[Given records]

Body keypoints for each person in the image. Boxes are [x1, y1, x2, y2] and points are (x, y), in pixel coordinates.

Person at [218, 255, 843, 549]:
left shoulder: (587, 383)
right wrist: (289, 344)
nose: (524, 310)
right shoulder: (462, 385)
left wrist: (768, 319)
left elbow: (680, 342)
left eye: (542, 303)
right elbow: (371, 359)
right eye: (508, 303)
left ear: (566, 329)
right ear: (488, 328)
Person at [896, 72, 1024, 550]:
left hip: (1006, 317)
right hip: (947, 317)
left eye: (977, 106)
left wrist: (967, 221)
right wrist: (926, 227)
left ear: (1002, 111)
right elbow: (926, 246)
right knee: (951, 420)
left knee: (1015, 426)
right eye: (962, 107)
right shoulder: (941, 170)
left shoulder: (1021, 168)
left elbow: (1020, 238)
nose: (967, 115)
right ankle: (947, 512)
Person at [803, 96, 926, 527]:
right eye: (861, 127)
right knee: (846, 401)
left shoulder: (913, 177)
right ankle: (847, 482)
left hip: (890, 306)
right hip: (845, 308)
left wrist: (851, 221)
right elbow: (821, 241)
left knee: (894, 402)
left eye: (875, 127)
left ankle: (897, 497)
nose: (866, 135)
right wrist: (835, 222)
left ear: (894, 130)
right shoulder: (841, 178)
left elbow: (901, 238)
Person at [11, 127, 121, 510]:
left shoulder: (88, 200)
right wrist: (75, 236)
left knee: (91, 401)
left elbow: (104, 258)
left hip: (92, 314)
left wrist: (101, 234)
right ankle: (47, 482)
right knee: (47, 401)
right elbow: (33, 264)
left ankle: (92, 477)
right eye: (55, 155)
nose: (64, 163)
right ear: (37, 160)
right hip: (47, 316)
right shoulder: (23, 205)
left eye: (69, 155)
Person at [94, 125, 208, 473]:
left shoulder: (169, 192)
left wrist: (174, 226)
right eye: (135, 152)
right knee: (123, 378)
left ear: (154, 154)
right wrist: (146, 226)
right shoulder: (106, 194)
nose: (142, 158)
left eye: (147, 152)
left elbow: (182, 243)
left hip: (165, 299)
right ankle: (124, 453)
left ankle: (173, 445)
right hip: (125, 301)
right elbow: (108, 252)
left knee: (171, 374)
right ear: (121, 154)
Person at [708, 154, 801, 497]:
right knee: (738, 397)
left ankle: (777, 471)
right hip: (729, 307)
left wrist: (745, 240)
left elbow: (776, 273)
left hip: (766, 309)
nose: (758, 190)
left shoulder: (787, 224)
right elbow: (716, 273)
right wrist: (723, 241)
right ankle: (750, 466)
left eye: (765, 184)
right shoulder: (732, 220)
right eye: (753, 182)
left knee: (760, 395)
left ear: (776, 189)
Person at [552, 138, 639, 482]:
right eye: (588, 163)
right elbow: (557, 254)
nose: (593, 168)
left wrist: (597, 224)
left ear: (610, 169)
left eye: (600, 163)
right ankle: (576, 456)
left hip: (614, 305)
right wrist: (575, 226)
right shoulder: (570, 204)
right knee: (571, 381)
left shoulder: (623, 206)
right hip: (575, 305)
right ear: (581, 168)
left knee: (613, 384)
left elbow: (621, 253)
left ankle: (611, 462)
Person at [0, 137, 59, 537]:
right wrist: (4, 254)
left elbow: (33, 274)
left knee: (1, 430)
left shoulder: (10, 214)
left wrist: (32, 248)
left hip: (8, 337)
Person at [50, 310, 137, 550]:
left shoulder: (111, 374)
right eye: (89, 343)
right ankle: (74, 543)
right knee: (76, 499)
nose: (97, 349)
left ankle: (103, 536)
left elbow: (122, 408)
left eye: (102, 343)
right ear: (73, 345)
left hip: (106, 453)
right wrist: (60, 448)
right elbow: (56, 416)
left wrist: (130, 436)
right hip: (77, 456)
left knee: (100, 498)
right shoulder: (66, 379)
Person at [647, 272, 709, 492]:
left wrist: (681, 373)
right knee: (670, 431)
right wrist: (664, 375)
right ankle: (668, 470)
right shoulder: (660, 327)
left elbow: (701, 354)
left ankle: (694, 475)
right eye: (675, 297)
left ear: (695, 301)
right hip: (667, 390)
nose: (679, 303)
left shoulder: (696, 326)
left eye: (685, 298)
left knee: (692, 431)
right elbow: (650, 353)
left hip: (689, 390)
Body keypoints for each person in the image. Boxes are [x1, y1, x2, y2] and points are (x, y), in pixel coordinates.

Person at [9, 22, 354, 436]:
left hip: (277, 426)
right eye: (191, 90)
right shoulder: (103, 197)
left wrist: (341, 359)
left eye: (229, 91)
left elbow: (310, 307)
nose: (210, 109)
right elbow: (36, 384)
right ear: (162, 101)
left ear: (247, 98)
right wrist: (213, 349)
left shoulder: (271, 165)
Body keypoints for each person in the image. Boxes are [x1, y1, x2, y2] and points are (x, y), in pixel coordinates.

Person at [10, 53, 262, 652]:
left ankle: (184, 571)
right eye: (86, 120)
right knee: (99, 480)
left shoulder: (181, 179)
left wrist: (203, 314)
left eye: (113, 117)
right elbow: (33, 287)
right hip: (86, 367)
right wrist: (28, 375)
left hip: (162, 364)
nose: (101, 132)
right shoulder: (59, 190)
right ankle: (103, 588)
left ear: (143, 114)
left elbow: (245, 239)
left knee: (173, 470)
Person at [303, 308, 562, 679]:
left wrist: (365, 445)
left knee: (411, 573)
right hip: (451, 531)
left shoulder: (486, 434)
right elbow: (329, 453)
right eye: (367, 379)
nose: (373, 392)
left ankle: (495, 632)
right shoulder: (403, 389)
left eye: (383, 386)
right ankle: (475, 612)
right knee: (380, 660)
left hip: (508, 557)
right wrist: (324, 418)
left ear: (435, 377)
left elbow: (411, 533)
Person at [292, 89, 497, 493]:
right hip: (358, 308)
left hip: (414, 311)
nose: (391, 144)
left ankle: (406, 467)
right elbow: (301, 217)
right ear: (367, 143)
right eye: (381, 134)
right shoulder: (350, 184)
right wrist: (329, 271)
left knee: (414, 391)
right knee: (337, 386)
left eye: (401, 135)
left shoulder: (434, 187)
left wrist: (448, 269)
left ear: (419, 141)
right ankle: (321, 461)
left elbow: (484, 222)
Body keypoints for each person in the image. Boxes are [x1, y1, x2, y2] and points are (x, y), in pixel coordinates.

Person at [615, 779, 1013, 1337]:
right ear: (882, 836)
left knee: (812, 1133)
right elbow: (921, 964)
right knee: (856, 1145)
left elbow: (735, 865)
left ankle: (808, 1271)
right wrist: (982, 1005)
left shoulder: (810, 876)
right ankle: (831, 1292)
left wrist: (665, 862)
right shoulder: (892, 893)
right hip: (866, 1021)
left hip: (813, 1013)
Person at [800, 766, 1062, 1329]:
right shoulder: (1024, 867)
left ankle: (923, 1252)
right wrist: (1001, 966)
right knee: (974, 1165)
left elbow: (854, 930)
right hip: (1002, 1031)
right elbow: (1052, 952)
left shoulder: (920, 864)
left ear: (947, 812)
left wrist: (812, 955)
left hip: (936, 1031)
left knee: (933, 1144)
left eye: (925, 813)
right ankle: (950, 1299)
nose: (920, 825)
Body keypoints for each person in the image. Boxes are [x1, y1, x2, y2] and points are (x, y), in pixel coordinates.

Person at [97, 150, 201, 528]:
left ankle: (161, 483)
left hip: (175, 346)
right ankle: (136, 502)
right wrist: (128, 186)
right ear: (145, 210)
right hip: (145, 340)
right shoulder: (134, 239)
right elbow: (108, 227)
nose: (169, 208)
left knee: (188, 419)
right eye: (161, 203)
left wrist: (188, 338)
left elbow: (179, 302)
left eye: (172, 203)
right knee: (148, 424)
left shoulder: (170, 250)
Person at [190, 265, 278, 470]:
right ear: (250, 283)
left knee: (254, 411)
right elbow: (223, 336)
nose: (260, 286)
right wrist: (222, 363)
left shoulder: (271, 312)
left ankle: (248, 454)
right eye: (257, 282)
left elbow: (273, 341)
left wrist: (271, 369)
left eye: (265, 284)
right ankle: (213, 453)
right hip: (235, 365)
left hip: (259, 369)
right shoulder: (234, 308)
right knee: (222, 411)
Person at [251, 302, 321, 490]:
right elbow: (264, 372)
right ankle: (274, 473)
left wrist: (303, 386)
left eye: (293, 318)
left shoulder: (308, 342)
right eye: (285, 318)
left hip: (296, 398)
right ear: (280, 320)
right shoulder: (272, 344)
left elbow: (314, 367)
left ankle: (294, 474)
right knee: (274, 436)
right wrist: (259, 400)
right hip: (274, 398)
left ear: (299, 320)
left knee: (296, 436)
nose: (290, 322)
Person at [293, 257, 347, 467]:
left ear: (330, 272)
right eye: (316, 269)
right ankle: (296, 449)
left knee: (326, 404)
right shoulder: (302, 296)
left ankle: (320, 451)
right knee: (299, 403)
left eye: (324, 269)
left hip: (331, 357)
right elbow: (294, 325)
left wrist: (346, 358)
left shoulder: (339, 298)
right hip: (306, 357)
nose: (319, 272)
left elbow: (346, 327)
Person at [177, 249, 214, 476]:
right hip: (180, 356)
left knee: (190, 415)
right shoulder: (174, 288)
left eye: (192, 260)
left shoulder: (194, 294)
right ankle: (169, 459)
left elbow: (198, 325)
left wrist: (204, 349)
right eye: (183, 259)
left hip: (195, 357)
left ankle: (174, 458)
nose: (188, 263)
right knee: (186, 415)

[/Given records]

▶ _Work item_: In the listing above, find the line with "left ankle: (184, 571)" and the line with "right elbow: (329, 453)"; output exactly those lines and all lines between them.

▶ _Answer area_:
left ankle: (184, 571)
right eye: (86, 120)
right knee: (99, 480)
left shoulder: (181, 179)
left wrist: (203, 314)
left eye: (113, 117)
right elbow: (33, 287)
right hip: (86, 367)
right wrist: (28, 375)
left hip: (162, 364)
nose: (101, 132)
right shoulder: (59, 190)
right ankle: (103, 588)
left ear: (143, 114)
left elbow: (245, 239)
left knee: (173, 470)
Person at [303, 308, 562, 679]:
left wrist: (365, 445)
left knee: (411, 573)
right hip: (451, 531)
left shoulder: (486, 434)
right elbow: (329, 453)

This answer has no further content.